Most programming languages have standards for documenting code using comments. Java, Python, and Kotlin have explicit rules for documentation comments. They also have tools to create professional looking API documentation from these comments!
IDEs use documentation comments to provide context-sensitive help as you write code – even help on your own project code (if you write the document comments in a standard format).
The Python convention for writing documentation in comments is called docstring. You should use it.
Python Docstring Comments
Documentation comments in Python are called docstring.
Unfortunately, there are several different conventions for writing docstring.
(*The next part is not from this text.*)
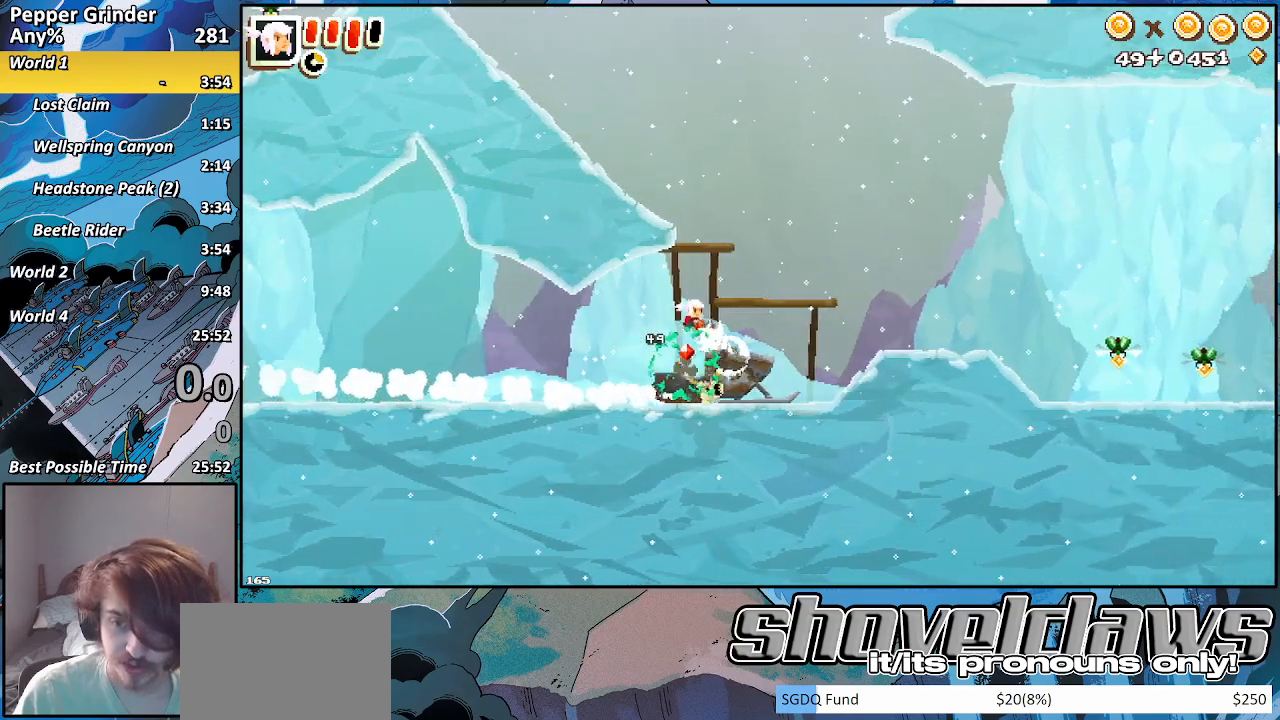
{"buttons": [], "left_stick": "down-right", "right_stick": "center", "events": [[133, "R2", "up"]]}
| Docstring Style | Description |
|---|---|
| Sphinx/Pydoc | Standard for Python, used by Sphinx |
| Google Docstring | Verbose style using visual formatting |
| NumPy/SciPy | Combines reStructured text and Google style |
| EpyDoc | Structured docstrings similar to Javadoc |
| ISP Style | Sphinx style + Type Hints |
Common Example
All the styles have a few things in common, as shown in this example:
def gcd(a, b):
"""Return the greatest common divisor of two ints a and b. (1 & 2)
(3)
The greatest common divisor is the largest int n such that (4)
`a/n` and `b/n` are integers. If both a and b are zero,
the gcd is 1, unlike the Python math.gcd which returns 0
in this case.
Parameters: (5)
a (int): first value for greatest common divisor
b (int): second value for greatest common divisor
Returns: (6)
int: the greatest common divisor of a and b.
Raises:
TypeError if a or b are not type `int`. (7)
"""
The rules are:
- The docstring is the first thing inside a function or class, and uses a multi-line comment (“””).
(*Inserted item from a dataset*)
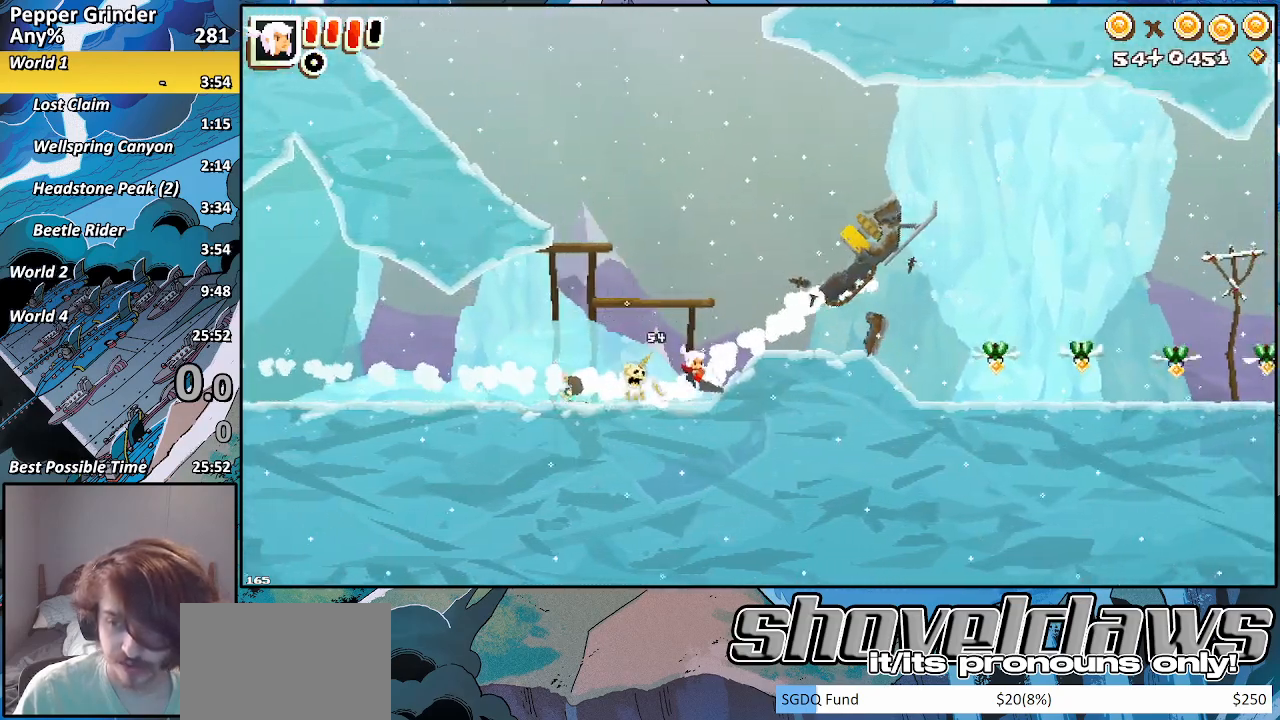
{"buttons": [], "left_stick": "down-right", "right_stick": "center", "events": [[50, "CROSS", "down"], [233, "CROSS", "up"]]}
- The first line of the docstring is a complete sentence describing what it does, ending with a period.
- The Sphinx style seems to allow the initial sentence to be on more than one line.
- A blank line after the first sentence.
- (Optional) Additional text describing the function or class in more detail. You can omit this if the function is simple.
- Describe parameters, their names, meaning, any preconditions on their values, e.g. “must be positive”, “may not be empty”.
- Document what the function returns (return value).
- Document any Exceptions raised.
- (Optional) “See Also” - reference to other documents or other functions.
The docstring styles vary in how they document parameters, returns, and exceptions.
Sphinx Style
This style uses reStructured Text (reST) and Markdown formatting. It is the default style generated by PyCharm and used on ReadTheDocs.org.
def gcd(a, b) -> int:
"""Return the greatest common divisor of two integers.
The greatest common divisor is the largest int n such that
a/n and b/n is an integer value. If both a and b are zero,
the gcd is 1, unlike the Python math.gcd which returns 0.
:param int a: first value for greatest common divisor
:param int b: second value for greatest common divisor
:returns: the greatest common divisor of `a` and `b`.
:rtype: int
:raises TypeError: if a or b arg not int type.
"""
You can also specify parameter type on a separate line:
:param a: first value for greatest common divisor
:type a: int
- Sphinx Docstring Tutorial https://sphinx-rtd-tutorial.readthedocs.io/en/latest/docstrings.html
- reStructured Text Tutorial
- Jetbrains Pycharm generates Sphinx-style docstring by default
- In VSCode the autoDocstring extension can generate Sphinx style docstring. You have to select it in settings (default is Google style).
Google Docstring Style
def gcd(a, b) -> int:
"""Return the greatest common divisor of two integers a and b.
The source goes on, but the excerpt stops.